L’histoire de la médecine est jalonnée de conceptions erronées qui ont persisté pendant des siècles. Parmi elles, la théorie de la circulation sanguine de Galien, médecin romain du IIe siècle après J.-C., a dominé la pensée médicale pendant plus de 1 300 ans, malgré des preuves contraires accumulées au fil du temps.
En 1796, au plus fort de l’épidémie de fièvre jaune à Philadelphie, le docteur Benjamin Rush recommandait encore la saignée à ses patients, convaincu de son efficacité. « J’ai trouvé que les saignements étaient utiles, non seulement dans les cas où le pouls était plein et rapide, mais aussi dans les cas où il était lent et tendu », affirmait-il. Cette pratique, ancrée dans la tradition galénique, reposait sur la croyance que l’excès de « fluides corporels » – sang, mucosités, bile jaune et bile noire – pouvait submerger l’organisme.
Or, en 1628, William Harvey avait déjà publié Exercices anatomiques sur le mouvement du cœur et du sang chez les animaux, une œuvre révolutionnaire qui démontrait l’inexactitude des théories de Galien. Harvey a prouvé que le sang circulait en continu dans le corps, pompé par le cœur, et non pas produit par le foie puis distribué via deux systèmes distincts, comme le pensait Galien.
Né à Pergame, en Asie Mineure (actuelle Turquie), Galien a débuté ses études médicales à l’âge de 16 ans et est devenu, douze ans plus tard, chirurgien des gladiateurs, puis médecin de l’empereur. Privé de la possibilité d’étudier l’anatomie humaine sur des cadavres, il s’est concentré sur l’observation des animaux, cherchant à comprendre comment la nourriture se transformait en sang et alimentait les tissus.

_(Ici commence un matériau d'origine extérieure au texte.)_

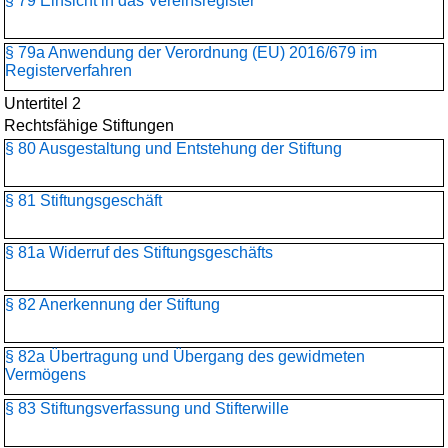
§ 79 Einsicht in das Vereinsregister
§ 79a Anwendung der Verordnung (EU) 2016/679 im
Registerverfahren
Untertitel 2
Rechtsfähige Stiftungen
§ 80 Ausgestaltung und Entstehung der Stiftung
§ 81 Stiftungsgeschäft
§ 81a Widerruf des Stiftungsgeschäfts
§ 82 Anerkennung der Stiftung
§ 82a Übertragung und Übergang des gewidmeten
Vermögens
§ 83 Stiftungsverfassung und Stifterwille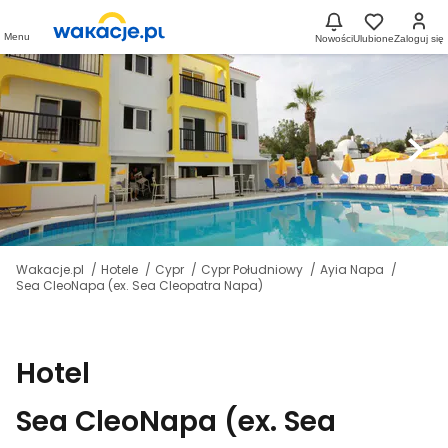
Menu
Nowości
Ulubione
Zaloguj się
Wakacje.pl
Hotele
Cypr
Cypr Południowy
Ayia Napa
Sea CleoNapa (ex. Sea Cleopatra Napa)
Hotel
Sea CleoNapa (ex. Sea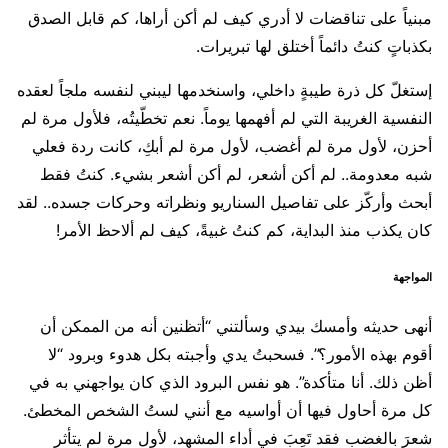
مبنياً على تناقضات لا أدري كيف لم أكن أراها، كم قابل الصدق
بكذباتٍ كنتُ دائماً أختلق لها تبريرات.
إستغلّ كل ذرة طيبةٍ داخلي، واسنخدمها ليبني لنفسه ملجاً لعقده
النفسية الغريبة التي لم أفهمها يوماً. نعم تخطّيتُه، فلأول مرة لم
أحزن، لأول مرة لم أغضب، لأول مرة لم أبكِ، كانت ردة فعلي
شبه معدومة.. لم أكن أشعر، لم أكن أشعر بشيء. كنتُ فقط
أبحث وأركّز على تفاصيل السناريو ونظراته وحركات جسده.. لقد
كان يكذب منذ البداية، كم كنتُ غبيةً، كيف لم ألاحظ الأمر!
المواجهة
أنهى حديثه وأمسك بيدي وسألتني “أتظنين أنه من الممكن أن
أقوم بهذه الأمور؟”. فسحبتُ يدي وأجبته بكل هدوء وبرود “لا
أظن ذلك. أنا متأكدة”. هو نفس البرود الذي كان يواجهني به في
كل مرة أحاول فيها أن أواسيه مع أنني لستُ الشخص المخطئ.
شعرَ بالغضب فقد تَعِبَ في أداء المشهد، لأول مرة لم يتأثر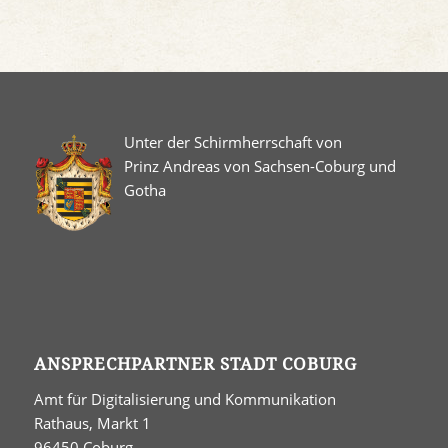
Unter der Schirmherrschaft von
Prinz Andreas von Sachsen-Coburg und
Gotha
ANSPRECHPARTNER STADT COBURG
Amt für Digitalisierung und Kommunikation
Rathaus, Markt 1
96450 Coburg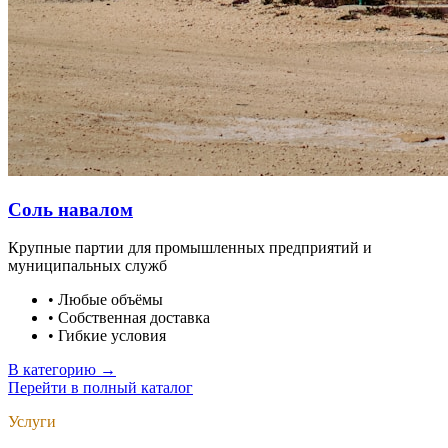
Соль навалом
Крупные партии для промышленных предприятий и
муниципальных служб
•
Любые объёмы
•
Собственная доставка
•
Гибкие условия
В категорию →
Перейти в полный каталог
Услуги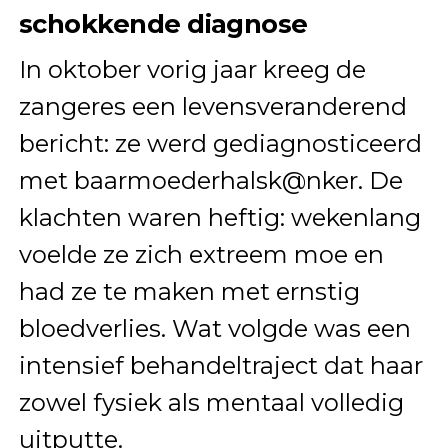
schokkende diagnose
In oktober vorig jaar kreeg de
zangeres een levensveranderend
bericht: ze werd gediagnosticeerd
met baarmoederhalsk@nker. De
klachten waren heftig: wekenlang
voelde ze zich extreem moe en
had ze te maken met ernstig
bloedverlies. Wat volgde was een
intensief behandeltraject dat haar
zowel fysiek als mentaal volledig
uitputte.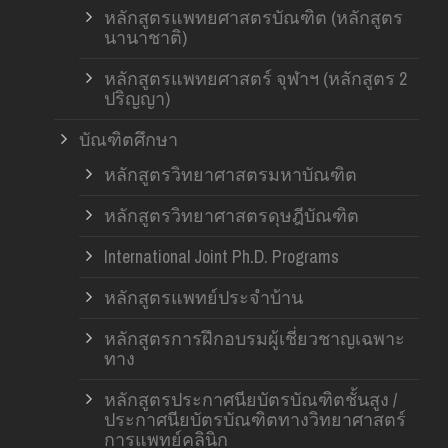
หลักสูตรแพทยศาสตรบัณฑิต (หลักสูตร
นานาชาติ)
หลักสูตรแพทยศาสตร์ จุฬาฯ (หลักสูตร 2
ปริญญา)
บัณฑิตศึกษา
หลักสูตรวิทยาศาสตรมหาบัณฑิต
หลักสูตรวิทยาศาสตรดุษฎีบัณฑิต
International Joint Ph.D. Programs
หลักสูตรแพทย์ประจำบ้าน
หลักสูตรการฝึกอบรมผู้เชี่ยวชาญเฉพาะ
ทาง
หลักสูตรประกาศนียบัตรบัณฑิตชั้นสูง /
ประกาศนียบัตรบัณฑิตทางวิทยาศาสตร์
การแพทย์คลินิก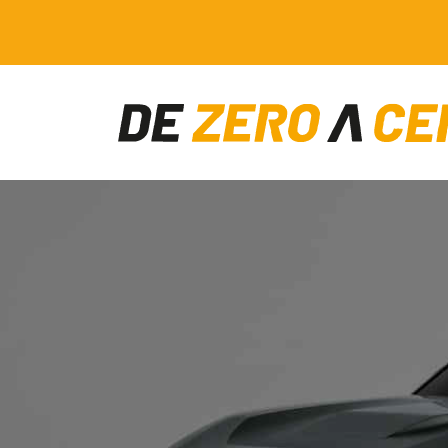
Main Navigation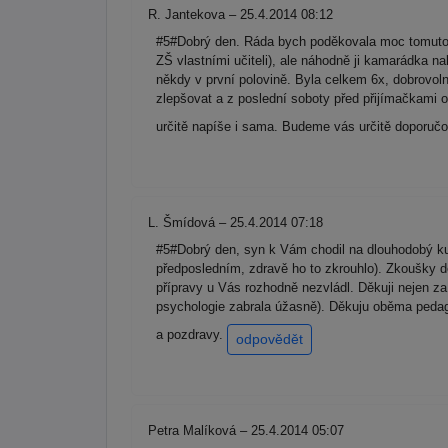
R. Jantekova – 25.4.2014 08:12
#5#Dobrý den. Ráda bych poděkovala moc tomuto p
ZŠ vlastními učiteli), ale náhodně ji kamarádka n
někdy v první polovině. Byla celkem 6x, dobrovolně
zlepšovat a z poslední soboty před přijímačkami o
určitě napíše i sama. Budeme vás určitě dopor
L. Šmídová – 25.4.2014 07:18
#5#Dobrý den, syn k Vám chodil na dlouhodobý ku
předposledním, zdravě ho to zkrouhlo). Zkoušky děl
přípravy u Vás rozhodně nezvládl. Děkuji nejen za 
psychologie zabrala úžasně). Děkuju oběma pedagog
a pozdravy.
odpovědět
Petra Malíková – 25.4.2014 05:07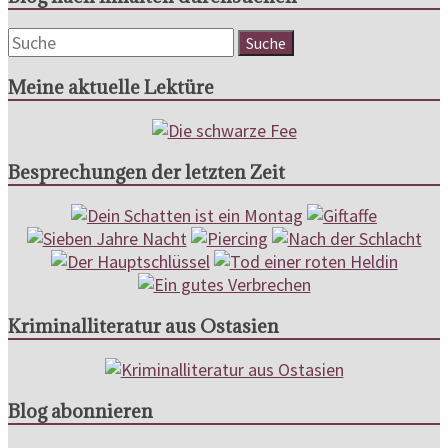
Meine aktuelle Lektüre
Besprechungen der letzten Zeit
Kriminalliteratur aus Ostasien
Blog abonnieren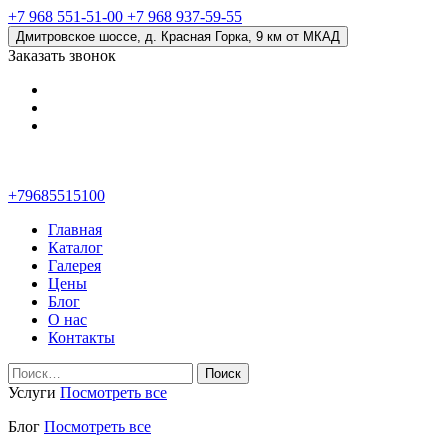
+7 968 551-51-00
+7 968 937-59-55
Дмитровское шоссе, д. Красная Горка, 9 км от МКАД
Заказать звонок
+79685515100
Главная
Каталог
Галерея
Цены
Блог
О нас
Контакты
Найти:
Услуги
Посмотреть все
Блог
Посмотреть все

Ses observations, bien que pertinentes, l’ont conduit à des conclusions erronées. Il a correctement identifié le rôle du cœur, de la respiration et de la chaleur dans le maintien de la vie, ainsi que la présence de valves dans le cœur et la distinction entre artères et veines. Cependant, il a postulé l’existence de deux systèmes circulatoires distincts : l’un reliant le foie, les veines et le cœur droit pour distribuer les aliments transformés, et l’autre reliant le cœur, les poumons et les artères gauches pour apporter de l’air frais.
Après la chute de l’Empire romain, les idées de Galien ont été conservées et diffusées par l’Église, qui les a intégrées à ses doctrines. Pendant des siècles, l’exploration scientifique a été freinée, mais le monde islamique et byzantin ont continué à progresser. En 1240, le mathématicien arabe Ibn al-Nafis a décrit avec précision la circulation pulmonaire, une découverte qui n’a été traduite en latin qu’en 1547, à l’époque de la Renaissance.
Léonard de Vinci, figure emblématique de la Renaissance, avait déjà observé que « le cœur est un vaisseau fait de muscles épais, vivifié et nourri par les artères et les veines ». D’autres scientifiques ont confirmé que les valves cardiaques assuraient un flux sanguin unidirectionnel, que le sang bleu était pompé vers les poumons pour y être oxygéné, et que les « pores invisibles » imaginés par Galien entre les ventricules droit et gauche n’existaient pas.
Ces découvertes ont préparé le terrain pour l’œuvre de William Harvey. Après avoir calculé le volume de sang éjecté par le cœur et le nombre de battements cardiaques, il a démontré qu’une circulation continue était indispensable pour maintenir le système sanguin en fonctionnement. Ses expérimentations, notamment des ligatures sur les artères et les veines, ont confirmé que le sang ne pouvait circuler que dans un sens dans les veines.
En 1661, Marcello Malpighi a découvert les capillaires, les minuscules vaisseaux reliant les artères aux veines, complétant ainsi la compréhension du système circulatoire. Malgré ces avancées, il a fallu plus de deux siècles pour que les idées de Harvey supplantent celles de Galien. Cette persistance s’explique par la cohérence interne de la théorie de Galien, son alignement avec les philosophies d’Aristote et d’Hippocrate, et le soutien de l’Église.
Pourtant, en 1825, Benjamin Rush continuait de prôner la saignée et de croire aux « quatre humeurs », témoignant de la longue ombre portée par Galien sur la médecine.